In pattern classification it is usually assumed that a training set of labeled patterns is available. Multiple-Instance Learning (MIL) generalizes this problem setting by making weaker assumptions about the labeling information. While each pattern is still believed to possess a true label, training labels are associated with sets or bags of patterns rather than individual patterns. More formally, given is a set of patterns x1, ...,xn grouped into bags X1, ..., Xm, with Xj = {xi : i ∈ Ij} and Ij ⊆ {1, ..., n}. With each bag Xj is associated a label Yj ∈ {−1, 1}. These labels are interpreted in the following way: if a bag has a negative label Yj = −1, all patterns in that bag inherit the negative label.
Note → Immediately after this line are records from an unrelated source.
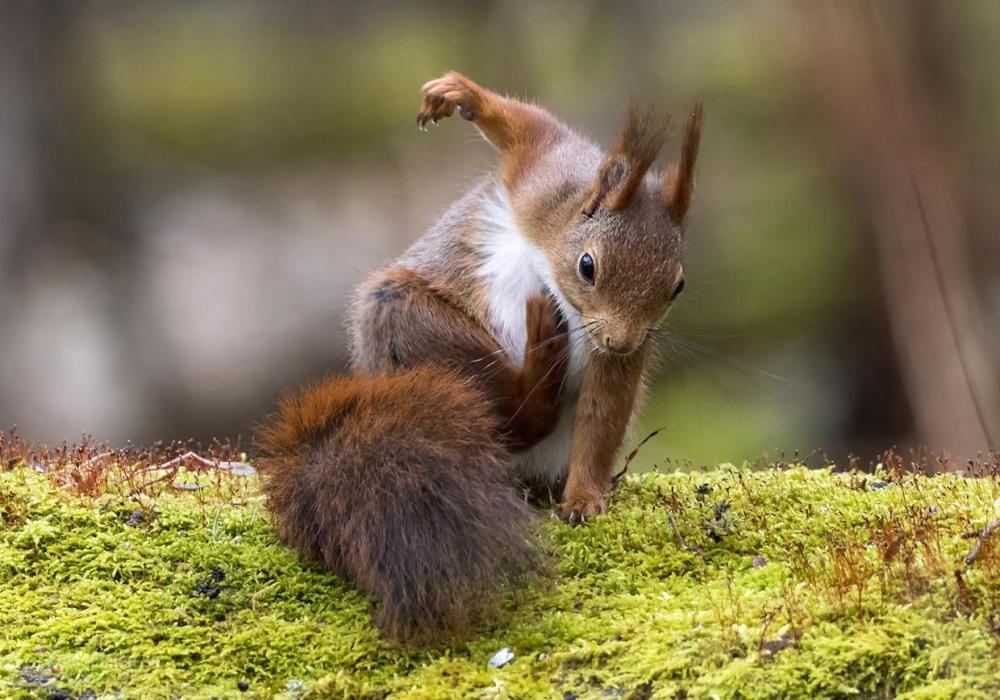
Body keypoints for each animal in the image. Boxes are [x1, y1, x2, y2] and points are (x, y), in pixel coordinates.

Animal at [258, 72, 704, 644]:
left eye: (678, 286)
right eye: (588, 266)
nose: (622, 342)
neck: (555, 253)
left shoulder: (615, 355)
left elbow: (602, 417)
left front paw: (583, 498)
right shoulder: (543, 177)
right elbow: (527, 127)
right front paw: (460, 95)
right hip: (405, 318)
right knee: (510, 413)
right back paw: (538, 364)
If on the other hand, Yj = 1, then at least one pattern xi ∈ Xj is a positive example of the underlying concept. The MIL scenario has many interesting applications: One prominent application is the classification of molecules in the context of drug design (Dietterich, Lathrop, & LozanoPerez 1997). Here, each molecule is represented by a bag of possible conformations. Another application is in image retrieval where images can be viewed as bags of local image patches (Maron & Ratan 1998) or image regions. Algorithms for the MIL problem were first presented in (Dietterich, Lathrop, & Lozano-Perez 1997; Auer 1997; Long & Tan 1996). These methods (and analytical results) are based on hypothesis classes consisting of axisaligned rectangles. Similarly, methods developed subsequently (e.g., (Maron & Lozano-Perez 1998; Zhang & Goldman 2002)) have focused on specially tailored machine learning algorithms that do not compare favorably in the limiting case of bags of size 1 (the standard classification setting). A notable exception is (Ramon & Raedt 2000).